I have already experimented with Resnet-34, and the validation accuracy went up to 91% but the on the test set it show 50%. And considering the nature of the image, rotation, zoom form of augmentation didn’t make sense, since it’s Xray and would have same format all through out.

adeperio · May 7, 2019, 1:13pm

Ahh great. Maybe try increasing drop out and weight decay to see if that improves things?

I also noticed some other things.

In your first fit_one_cycle run, you could choose a value from the learning rate graph to pass into that function. You would pick the highest learning rate from the steepest point before the loss starts to rapidly increase.

So for example, 1e-02 could be a suitable observation.

learn.fit_one_cycle(8, slice(1e-02))

I would also run lr_find again after you unfreeze. Then from that graph, you can choose an appropriate learning rate range to pass into your fine tuning fit_one_cycle run

jibinmathew69 · May 7, 2019, 1:54pm

How do I apply dropout to pre-trained model and also weight decay? Also, could you verify if the test set evaluation is done right?

adeperio · May 8, 2019, 12:37am

In the docs for cnn_learner you can see a parameter called ps This defaults to 0.5 and is the value that controls dropout.

For weight decay look for the wd param

https://docs.fast.ai/vision.learner.html#cnn_learner
https://docs.fast.ai/basic_train.html#Learner

For the test set I normally use TTA to run a test evaluation. Check here in the docs:
https://docs.fast.ai/basic_train.html#Test-time-augmentation

learn.TTA()

It defaults to running on the validation set.
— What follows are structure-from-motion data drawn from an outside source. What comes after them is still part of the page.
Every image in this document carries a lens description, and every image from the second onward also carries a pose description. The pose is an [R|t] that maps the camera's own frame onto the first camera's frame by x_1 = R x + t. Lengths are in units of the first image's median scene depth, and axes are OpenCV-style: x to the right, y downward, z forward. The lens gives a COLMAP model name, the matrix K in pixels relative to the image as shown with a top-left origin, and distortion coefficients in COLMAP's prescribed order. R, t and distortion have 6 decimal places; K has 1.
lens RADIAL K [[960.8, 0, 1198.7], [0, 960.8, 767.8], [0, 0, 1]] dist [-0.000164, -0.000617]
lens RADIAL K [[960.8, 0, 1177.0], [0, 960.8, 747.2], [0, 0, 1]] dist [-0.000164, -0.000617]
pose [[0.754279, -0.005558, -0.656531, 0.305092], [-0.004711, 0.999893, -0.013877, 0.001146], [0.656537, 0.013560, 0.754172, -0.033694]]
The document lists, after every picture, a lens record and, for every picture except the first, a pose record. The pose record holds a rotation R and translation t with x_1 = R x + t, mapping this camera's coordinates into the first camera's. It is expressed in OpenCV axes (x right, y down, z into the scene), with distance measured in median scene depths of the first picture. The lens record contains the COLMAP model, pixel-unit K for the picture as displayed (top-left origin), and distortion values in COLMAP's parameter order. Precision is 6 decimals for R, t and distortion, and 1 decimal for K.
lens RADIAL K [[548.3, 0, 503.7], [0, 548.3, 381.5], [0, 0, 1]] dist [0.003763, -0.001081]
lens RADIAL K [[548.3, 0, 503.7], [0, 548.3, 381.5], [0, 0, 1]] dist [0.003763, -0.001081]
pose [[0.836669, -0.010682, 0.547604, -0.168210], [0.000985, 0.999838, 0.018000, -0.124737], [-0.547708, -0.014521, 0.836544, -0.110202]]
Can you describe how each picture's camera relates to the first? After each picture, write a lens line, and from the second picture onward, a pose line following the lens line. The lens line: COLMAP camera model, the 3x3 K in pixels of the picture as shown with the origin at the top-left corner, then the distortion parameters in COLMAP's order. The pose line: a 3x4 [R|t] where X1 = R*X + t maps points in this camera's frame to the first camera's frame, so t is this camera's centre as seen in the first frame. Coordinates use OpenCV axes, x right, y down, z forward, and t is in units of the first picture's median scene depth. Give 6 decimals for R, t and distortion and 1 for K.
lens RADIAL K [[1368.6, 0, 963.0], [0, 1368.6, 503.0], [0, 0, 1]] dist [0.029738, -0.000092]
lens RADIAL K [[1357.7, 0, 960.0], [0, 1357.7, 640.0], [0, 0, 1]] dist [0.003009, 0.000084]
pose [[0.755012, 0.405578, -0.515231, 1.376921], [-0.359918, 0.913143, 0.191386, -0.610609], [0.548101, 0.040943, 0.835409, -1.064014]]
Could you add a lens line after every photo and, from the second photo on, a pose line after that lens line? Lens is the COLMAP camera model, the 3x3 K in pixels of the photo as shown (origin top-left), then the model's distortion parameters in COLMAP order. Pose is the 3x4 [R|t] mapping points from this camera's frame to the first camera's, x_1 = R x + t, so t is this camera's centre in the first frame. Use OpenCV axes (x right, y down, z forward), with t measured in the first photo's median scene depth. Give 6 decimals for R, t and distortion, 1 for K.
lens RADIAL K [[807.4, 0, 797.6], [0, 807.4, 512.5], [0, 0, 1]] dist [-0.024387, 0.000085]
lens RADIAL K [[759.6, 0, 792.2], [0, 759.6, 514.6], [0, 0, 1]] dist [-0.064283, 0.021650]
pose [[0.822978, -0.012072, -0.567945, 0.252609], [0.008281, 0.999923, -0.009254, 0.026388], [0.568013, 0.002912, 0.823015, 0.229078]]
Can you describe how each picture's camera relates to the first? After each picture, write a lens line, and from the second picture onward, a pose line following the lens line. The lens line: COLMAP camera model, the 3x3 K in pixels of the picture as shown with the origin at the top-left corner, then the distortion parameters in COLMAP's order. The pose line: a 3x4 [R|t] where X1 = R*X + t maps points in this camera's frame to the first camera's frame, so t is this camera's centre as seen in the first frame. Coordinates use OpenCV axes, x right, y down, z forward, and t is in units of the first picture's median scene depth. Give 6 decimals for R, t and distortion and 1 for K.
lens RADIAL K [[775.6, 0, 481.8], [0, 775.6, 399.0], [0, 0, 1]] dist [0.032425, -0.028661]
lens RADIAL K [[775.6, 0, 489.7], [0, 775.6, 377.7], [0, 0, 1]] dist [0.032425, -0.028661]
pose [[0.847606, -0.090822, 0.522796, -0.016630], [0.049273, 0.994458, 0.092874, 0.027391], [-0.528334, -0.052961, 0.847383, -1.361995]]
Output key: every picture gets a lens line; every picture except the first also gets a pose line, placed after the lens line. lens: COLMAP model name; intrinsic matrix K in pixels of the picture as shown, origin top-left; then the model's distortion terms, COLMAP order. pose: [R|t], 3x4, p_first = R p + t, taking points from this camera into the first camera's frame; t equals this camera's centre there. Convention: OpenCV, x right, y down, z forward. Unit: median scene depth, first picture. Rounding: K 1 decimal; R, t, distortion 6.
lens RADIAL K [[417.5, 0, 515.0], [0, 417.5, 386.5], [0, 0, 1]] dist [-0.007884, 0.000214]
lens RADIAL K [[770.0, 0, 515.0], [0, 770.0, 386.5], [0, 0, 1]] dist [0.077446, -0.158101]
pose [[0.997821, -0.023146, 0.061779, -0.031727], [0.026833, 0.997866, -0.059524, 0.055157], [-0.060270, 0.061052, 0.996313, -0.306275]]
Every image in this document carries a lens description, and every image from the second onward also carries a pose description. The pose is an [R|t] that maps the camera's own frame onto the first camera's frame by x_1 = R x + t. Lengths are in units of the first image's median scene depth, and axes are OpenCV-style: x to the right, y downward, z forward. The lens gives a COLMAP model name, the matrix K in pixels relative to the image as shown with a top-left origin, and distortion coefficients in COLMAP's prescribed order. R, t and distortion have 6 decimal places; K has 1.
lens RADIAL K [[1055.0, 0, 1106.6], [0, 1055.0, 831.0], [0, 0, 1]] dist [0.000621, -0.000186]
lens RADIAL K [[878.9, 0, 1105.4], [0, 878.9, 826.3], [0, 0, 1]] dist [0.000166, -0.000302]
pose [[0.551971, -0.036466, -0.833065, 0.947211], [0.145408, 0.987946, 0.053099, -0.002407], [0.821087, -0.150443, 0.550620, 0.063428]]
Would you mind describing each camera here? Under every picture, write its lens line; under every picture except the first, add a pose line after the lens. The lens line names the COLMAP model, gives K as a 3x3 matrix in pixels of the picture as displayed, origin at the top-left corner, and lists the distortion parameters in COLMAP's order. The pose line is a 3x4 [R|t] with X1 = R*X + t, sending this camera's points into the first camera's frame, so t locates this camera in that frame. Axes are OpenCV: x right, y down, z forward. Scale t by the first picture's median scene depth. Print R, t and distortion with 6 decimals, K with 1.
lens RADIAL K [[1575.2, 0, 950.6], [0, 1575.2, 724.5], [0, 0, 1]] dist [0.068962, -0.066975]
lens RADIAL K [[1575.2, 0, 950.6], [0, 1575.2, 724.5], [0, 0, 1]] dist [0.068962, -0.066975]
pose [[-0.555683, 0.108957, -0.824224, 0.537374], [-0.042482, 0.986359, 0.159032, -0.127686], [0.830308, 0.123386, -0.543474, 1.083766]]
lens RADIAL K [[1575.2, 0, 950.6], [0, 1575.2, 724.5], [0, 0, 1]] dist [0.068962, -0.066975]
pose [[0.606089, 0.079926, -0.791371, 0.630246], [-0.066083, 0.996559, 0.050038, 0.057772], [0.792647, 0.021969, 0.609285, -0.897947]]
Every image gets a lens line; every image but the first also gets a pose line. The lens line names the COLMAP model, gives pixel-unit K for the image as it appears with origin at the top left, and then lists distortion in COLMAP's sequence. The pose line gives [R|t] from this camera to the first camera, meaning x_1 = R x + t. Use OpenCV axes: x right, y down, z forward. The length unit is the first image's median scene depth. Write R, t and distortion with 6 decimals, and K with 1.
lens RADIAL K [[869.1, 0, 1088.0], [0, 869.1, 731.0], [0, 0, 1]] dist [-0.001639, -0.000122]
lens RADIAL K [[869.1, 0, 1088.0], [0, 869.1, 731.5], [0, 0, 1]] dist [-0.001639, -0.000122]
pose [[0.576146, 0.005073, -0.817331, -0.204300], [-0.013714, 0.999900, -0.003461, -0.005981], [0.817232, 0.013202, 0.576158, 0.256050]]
But if you want to run it on the test set you write something like this:

learn.TTA(ds_type=DatasetType.Test)

Here are the relevant docs for that: https://docs.fast.ai/basic_train.html#Test-time-augmentation

jibinmathew69 · May 8, 2019, 3:04pm

I tried a dropout of 0.75 and weight decay of 0.1 but nothing much improved.

epoch	train_loss	valid_loss	accuracy	time
0	0.003090	0.961501	0.836538	03:13
1	0.003340	1.014350	0.833333	03:13
2	0.003588	0.984097	0.836538	03:09
3	0.004335	0.963037	0.838141	03:12
4	0.008236	0.971218	0.836538	03:09
5	0.003931	0.998021	0.834936	03:11
6	0.003813	1.057713	0.831731	03:12
7	0.002577	1.012105	0.833333	03:09

jibinmathew69 · May 8, 2019, 3:07pm

this doesn’t seem to work

dipam7 · May 19, 2019, 1:22pm

Hey, I don’t know what you are doing wrong but I have 2 kernels on this dataset if you want to check them out. Links to the kernels:
Pneumonia detection
Mixed precision on pneumonia detection

vaio05 · February 16, 2020, 5:33am

Did you figure out the reason?

hagoth · June 23, 2021, 11:09pm

From experience, when the training set is not tiny (but even more so, if it’s huge) and validation loss increases monotonically starting at the very first epoch, increasing the learning rate tends to help lower the validation loss - at least in those initial epochs.